FRUGAL: Memory-Efficient Optimization by Reducing State Overhead for Scalable Training

Zmushko, Philip, Beznosikov, Aleksandr, Takáč, Martin, Horváth, Samuel

arXiv.org Artificial Intelligence 

With the increase in the number of parameters in large language models, the process of pre-training and fine-tuning increasingly demands larger volumes of GPU memory. A significant portion of this memory is typically consumed by the optimizer state. To overcome this challenge, recent approaches such as low-rank adaptation (LoRA (Hu et al., 2021)), low-rank gradient projection (GaLore (Zhao et al., 2024a)), and blockwise optimization (BAdam (Luo et al., 2024)) have been proposed. However, in all these algorithms, the effective rank of the weight updates remains low-rank, which can lead to a substantial loss of information from the gradient. This loss can be critically important, especially during the pre-training stage. In this paper, we introduce FRUGAL (Full-Rank Updates with GrAdient spLitting), a new memory-efficient optimization framework.

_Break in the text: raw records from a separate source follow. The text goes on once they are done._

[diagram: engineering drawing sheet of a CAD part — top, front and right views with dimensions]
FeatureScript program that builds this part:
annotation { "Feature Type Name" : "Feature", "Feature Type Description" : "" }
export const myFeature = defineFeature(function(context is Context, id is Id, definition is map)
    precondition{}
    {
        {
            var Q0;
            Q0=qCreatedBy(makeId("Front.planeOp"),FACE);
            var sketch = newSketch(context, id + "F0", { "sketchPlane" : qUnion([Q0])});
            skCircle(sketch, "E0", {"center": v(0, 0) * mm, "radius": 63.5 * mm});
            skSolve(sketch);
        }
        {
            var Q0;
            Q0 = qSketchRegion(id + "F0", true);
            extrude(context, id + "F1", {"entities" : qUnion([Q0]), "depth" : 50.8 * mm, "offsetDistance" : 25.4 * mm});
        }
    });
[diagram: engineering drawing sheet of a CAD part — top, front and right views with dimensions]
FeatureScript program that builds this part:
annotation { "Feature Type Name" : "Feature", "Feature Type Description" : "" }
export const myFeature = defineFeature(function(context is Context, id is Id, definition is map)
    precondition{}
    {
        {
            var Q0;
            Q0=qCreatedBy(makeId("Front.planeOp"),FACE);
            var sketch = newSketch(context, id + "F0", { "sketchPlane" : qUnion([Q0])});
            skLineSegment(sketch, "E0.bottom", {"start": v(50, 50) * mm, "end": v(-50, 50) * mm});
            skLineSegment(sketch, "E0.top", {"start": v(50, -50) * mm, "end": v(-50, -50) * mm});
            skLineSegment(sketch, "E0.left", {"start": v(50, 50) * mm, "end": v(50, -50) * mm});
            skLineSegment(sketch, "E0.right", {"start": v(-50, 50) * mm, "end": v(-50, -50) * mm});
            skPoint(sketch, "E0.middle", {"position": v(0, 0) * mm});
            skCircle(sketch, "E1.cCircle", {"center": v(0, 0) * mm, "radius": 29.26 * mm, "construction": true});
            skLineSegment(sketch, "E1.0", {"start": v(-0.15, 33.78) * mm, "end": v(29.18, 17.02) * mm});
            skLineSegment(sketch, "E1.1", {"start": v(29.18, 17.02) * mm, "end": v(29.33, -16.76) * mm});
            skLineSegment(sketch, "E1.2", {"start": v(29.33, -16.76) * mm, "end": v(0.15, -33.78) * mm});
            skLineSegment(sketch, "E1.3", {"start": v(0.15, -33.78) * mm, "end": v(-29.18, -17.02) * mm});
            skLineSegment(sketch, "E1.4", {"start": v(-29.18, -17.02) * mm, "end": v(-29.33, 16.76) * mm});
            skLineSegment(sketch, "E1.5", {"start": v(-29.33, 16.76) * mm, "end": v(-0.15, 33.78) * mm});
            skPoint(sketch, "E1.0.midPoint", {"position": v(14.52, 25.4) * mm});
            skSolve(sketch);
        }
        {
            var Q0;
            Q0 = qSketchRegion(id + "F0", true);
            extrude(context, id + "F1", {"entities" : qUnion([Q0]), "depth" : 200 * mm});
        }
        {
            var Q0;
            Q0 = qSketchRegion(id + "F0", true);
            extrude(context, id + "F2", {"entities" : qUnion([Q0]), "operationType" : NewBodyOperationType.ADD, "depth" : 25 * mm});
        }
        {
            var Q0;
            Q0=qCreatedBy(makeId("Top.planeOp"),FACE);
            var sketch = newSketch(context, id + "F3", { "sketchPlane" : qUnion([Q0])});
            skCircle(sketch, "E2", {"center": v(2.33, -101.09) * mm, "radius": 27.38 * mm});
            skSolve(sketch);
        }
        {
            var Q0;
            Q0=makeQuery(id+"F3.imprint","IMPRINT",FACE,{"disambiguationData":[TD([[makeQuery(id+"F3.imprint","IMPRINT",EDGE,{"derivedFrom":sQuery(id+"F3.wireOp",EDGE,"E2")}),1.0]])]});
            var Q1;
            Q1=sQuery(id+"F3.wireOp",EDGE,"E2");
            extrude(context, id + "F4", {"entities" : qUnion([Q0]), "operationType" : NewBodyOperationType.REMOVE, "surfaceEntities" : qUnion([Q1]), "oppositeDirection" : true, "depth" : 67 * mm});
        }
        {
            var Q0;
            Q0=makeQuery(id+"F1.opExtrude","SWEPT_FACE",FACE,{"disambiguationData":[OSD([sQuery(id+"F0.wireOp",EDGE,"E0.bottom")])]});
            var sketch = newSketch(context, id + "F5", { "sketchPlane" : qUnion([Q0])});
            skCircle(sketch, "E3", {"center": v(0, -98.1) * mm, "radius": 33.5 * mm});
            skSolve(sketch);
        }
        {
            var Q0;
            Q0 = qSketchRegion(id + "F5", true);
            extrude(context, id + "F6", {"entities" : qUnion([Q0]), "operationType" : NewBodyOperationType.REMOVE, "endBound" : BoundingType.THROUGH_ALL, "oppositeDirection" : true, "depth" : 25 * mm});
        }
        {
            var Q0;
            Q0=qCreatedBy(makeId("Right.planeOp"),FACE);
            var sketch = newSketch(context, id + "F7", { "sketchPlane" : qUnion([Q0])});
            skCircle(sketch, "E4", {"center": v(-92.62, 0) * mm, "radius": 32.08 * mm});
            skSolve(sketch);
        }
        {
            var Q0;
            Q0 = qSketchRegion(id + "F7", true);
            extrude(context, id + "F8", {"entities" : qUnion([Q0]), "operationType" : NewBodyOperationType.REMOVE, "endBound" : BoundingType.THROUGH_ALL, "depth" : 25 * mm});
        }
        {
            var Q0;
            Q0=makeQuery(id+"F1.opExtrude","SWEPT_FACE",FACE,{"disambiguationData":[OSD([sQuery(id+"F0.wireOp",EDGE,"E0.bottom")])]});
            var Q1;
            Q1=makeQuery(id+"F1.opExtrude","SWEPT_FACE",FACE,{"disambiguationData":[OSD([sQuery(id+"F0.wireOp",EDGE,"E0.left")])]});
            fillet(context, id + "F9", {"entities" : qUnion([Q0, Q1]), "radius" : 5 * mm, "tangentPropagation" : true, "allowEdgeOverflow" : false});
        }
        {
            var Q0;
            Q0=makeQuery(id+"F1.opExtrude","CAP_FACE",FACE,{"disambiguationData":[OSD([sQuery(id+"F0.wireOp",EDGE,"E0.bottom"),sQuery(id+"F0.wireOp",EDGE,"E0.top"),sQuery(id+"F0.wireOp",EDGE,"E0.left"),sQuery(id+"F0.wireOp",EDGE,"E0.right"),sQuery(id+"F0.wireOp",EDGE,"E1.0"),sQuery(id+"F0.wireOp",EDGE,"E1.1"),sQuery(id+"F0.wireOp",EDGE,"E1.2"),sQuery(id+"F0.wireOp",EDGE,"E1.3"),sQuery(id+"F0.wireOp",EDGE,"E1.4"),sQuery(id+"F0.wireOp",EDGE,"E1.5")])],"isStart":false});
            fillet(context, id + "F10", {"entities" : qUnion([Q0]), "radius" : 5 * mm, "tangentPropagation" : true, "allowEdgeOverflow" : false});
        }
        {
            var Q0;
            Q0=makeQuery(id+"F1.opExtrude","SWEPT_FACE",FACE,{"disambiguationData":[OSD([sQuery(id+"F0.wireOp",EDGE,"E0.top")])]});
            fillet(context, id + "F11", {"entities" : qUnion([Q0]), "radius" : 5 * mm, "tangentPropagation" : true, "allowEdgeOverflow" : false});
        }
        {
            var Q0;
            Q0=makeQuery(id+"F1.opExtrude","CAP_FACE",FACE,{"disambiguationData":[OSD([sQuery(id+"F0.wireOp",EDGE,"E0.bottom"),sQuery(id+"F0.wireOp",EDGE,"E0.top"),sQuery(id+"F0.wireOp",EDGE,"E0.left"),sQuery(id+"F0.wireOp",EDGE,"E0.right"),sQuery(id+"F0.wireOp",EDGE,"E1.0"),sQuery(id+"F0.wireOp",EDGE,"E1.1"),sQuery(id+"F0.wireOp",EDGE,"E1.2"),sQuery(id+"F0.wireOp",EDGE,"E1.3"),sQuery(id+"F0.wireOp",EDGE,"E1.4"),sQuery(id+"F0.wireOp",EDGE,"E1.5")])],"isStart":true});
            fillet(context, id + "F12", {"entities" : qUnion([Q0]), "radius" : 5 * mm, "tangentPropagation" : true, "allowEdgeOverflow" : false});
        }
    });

FRUGAL leverages gradient splitting to perform low-dimensional updates using advanced algorithms (such as Adam), while updates along the remaining directions are executed via statefree methods like SGD or signSGD (Bernstein et al., 2018). Our framework can be integrated with various low-rank update selection techniques, including GaLore and BAdam. We provide theoretical convergence guarantees for our framework when using SGDM for low-dimensional updates and SGD for state-free updates. Additionally, our method consistently outperforms concurrent approaches across various fixed memory budgets, achieving state-of-the-art results in pre-training and fine-tuning tasks while balancing memory efficiency and performance metrics. In recent years, Large Language Models (LLMs) such as GPT (OpenAI, 2023) and LLaMA-3 Dubey et al. (2024) have demonstrated remarkable performance across various disciplines (Brown, 2020; Yang et al., 2024; Romera-Paredes et al., 2024). However, a critical factor in achieving these results is the size of these models (Hoffmann et al., 2022). A larger number of parameters not only increases computational cost but also significantly raises memory requirements. For instance, training an 8 billion parameter LLaMA model in a 16-bit format necessitates each parameter to occupy 2 bytes, resulting in 16GB for storing the parameters and an additional 16GB for gradients.